Mitchell Hashimoto's practical method resonated most with me. Two strategies: first, an AGENTS.md file documenting behavioral mistakes and their solutions — "each line in that file is based on a bad agent behavior, and it almost completely resolved them all." Second, programmed tools that prevent specific failure modes.

The anti-pattern he flags: "Pre-designing ideal configurations before real failures occur is the #1 anti-pattern." Start with the bare loop. Deploy it. Watch what breaks. Fix that specific thing. Repeat.

That's harness engineering at its most honest — not building a framework, but iteratively solving real problems.

Where This Is Heading

Two trends I see accelerating:

Multi-agent composition. Single-agent harnesses hit context and complexity limits. The solution: agents that spawn other agents, coordinate through shared task lists, or hand off to specialists. Claude Code already does this natively. Devin orchestrates fleets of Devins. Anthropic's three-agent system — Planner, Generator, Evaluator — separates doing from judging, which turns out to be far more tractable than making a generator critical of its own work.

The discipline is formalizing. Martin Fowler's Thoughtworks team calls it "harness engineering." Academic papers are formalizing the architecture. MCP is standardizing the tool interface. We're watching a new engineering discipline crystallize — and it's moving fast.

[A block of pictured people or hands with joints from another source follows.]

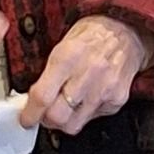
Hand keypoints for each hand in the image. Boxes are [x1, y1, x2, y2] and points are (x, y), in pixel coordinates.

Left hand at [20, 15, 153, 135]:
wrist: (127, 29)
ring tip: (65, 108)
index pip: (42, 96)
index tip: (26, 118)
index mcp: (68, 56)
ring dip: (65, 121)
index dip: (29, 113)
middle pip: (57, 116)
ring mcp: (104, 89)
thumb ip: (48, 74)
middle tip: (44, 114)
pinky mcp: (117, 99)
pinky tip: (85, 99)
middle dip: (46, 120)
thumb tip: (32, 100)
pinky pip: (93, 118)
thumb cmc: (93, 35)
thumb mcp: (63, 46)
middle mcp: (87, 73)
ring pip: (74, 124)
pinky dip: (85, 114)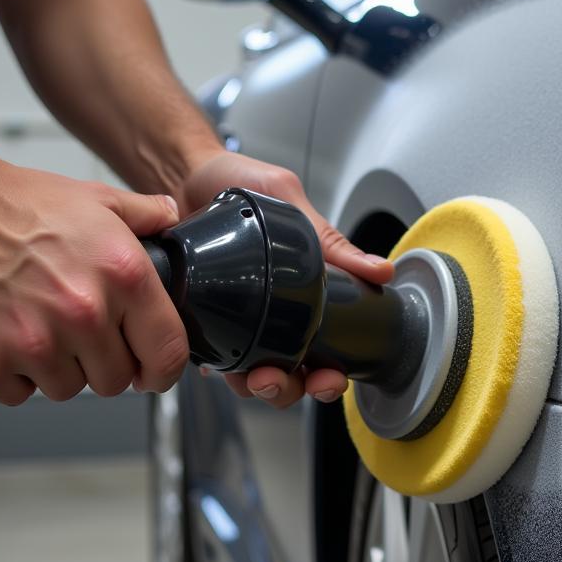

The shift for developers is real. Multi-agent orchestration moves the role from "write code" to "decompose work, write clear specs, verify output." Understanding the harness is step one of that transition.

What I Know Now

Here's where I've landed.

The agent harness is the most consequential layer in AI systems today, and it's the one nobody talks about. Every time you use Claude Code, Cursor, Devin, or any AI coding tool, you're experiencing the harness more than the model. The tools, the permissions, the context management, the execution loop, the memory — that's what makes the interaction work.

The model provides intelligence. The harness makes that intelligence practical.

If you're building with AI agents, understanding the harness pattern — the five components, the design tradeoffs, the build-to-delete philosophy — gives you a framework for evaluating every product and building your own.

That's what I've pieced together. Hoping it saves you a few rabbit holes.